A Judas' belt (also Judas's Belt, erroneously called Judah's belt) is a type of firecracker that produces multiple explosions. It is one of the most popular firecrackers in the Philippines during New Year's Eve celebrations.

==Etymology==

Known as Sinturón ni Hudas (Tagalog for "Judas' belt", from the Spanish cinturón de Judas). the firecracker's name originates from its use in an old Catholic tradition during Holy Week in Spain and its former colonies, wherein a chain of firecrackers is strapped to a papier mache effigy of Judas Iscariot and then lit up. The explosion then burns the said effigy to ashes. This practice of burning the effigy mostly happens during Good Friday and Easter Sunday, and although it is less popular in the Philippines, the aforementioned practice is still prevalent in Spain and Mexico.

==Description==

The firecracker consists of a number of small explosives that can be either triangular or tubular in shape, wrapped in thick paper, and arranged sequentially along a common fuse and a bigger firecracker at the other end. The small triangular explosives, also known as triángulos, each measure about 3/4 inch on in its longest side while tubelike ones, known as el diablos or diablos, each typically measure 1+1/4 inch long and 1/4 inch in diameter. The biggest firecracker at the end is usually a bawang ("garlic") or a whistle bomb, or occasionally a large triángulo.

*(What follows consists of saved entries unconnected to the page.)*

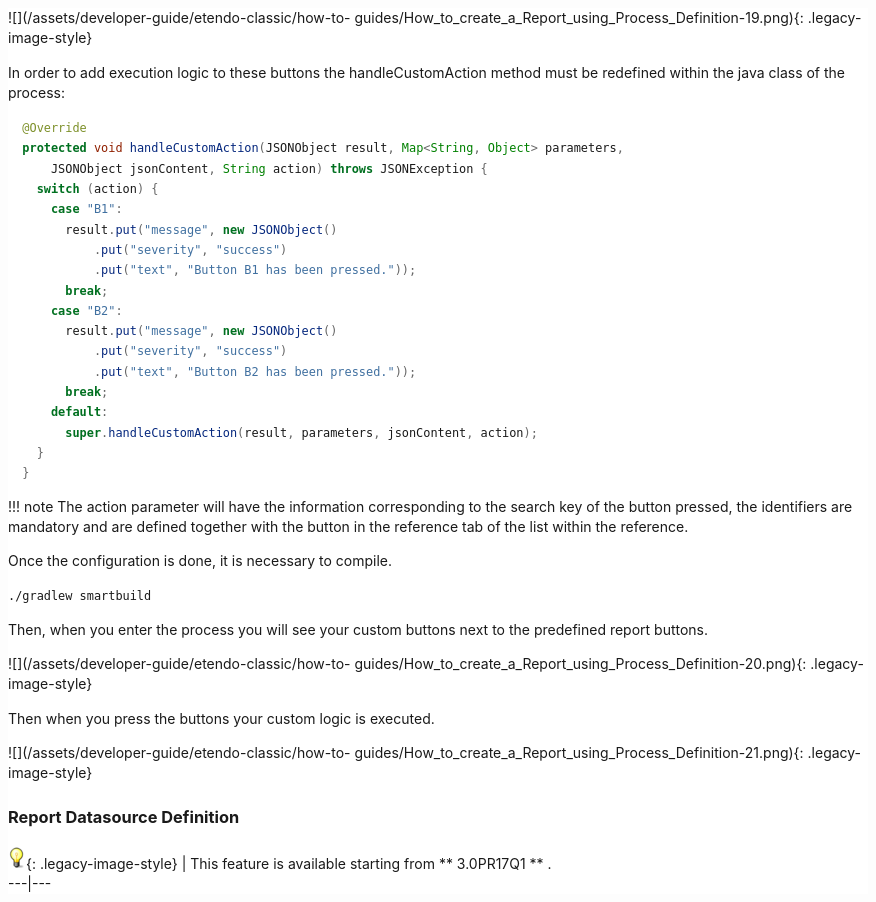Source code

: ![](/assets/developer-guide/etendo-classic/how-to-
guides/How_to_create_a_Report_using_Process_Definition-19.png){: .legacy-image-style}

In order to add execution logic to these buttons the handleCustomAction method must be redefined within the java class of the process:

```java
  @Override
  protected void handleCustomAction(JSONObject result, Map<String, Object> parameters,
      JSONObject jsonContent, String action) throws JSONException {
    switch (action) {
      case "B1":
        result.put("message", new JSONObject()
            .put("severity", "success")
            .put("text", "Button B1 has been pressed."));
        break;
      case "B2":
        result.put("message", new JSONObject()
            .put("severity", "success")
            .put("text", "Button B2 has been pressed."));
        break;
      default:
        super.handleCustomAction(result, parameters, jsonContent, action);
    }
  }
```

!!! note
The action parameter will have the information corresponding to the search key of the button pressed, the identifiers are mandatory and are defined together with the button in the reference tab of the list within the reference.

Once the configuration is done, it is necessary to compile.

```bash title="Terminal"
./gradlew smartbuild
```

Then, when you enter the process you will see your custom buttons next to the predefined report buttons.

![](/assets/developer-guide/etendo-classic/how-to-
guides/How_to_create_a_Report_using_Process_Definition-20.png){: .legacy-image-style}

Then when you press the buttons your custom logic is executed.

![](/assets/developer-guide/etendo-classic/how-to-
guides/How_to_create_a_Report_using_Process_Definition-21.png){: .legacy-image-style}

### Report Datasource Definition

![](/assets/developer-guide/etendo-classic/how-to-guides/Bulbgraph.png){: .legacy-image-style} |
This feature is available starting from ** 3.0PR17Q1 ** .  
---|---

The belt can be laid flat on the ground or suspended from a tree or wall. The end of the fuse is lit, which burns and ignites each explosive in quick succession, producing a noise similar to a machine gun.

A typical belt contains only up to one hundred or more. Its longer counterpart is called sawá, the Tagalog word for python.

== Safety ==

In the Philippines, Republic Act 7183 was enacted to regulate and to control the sale, distribution, manufacture and use of firecrackers for public safety. According to the said law, Judas's belt is a legal firecracker although bigger versions of the Judas's belt are banned.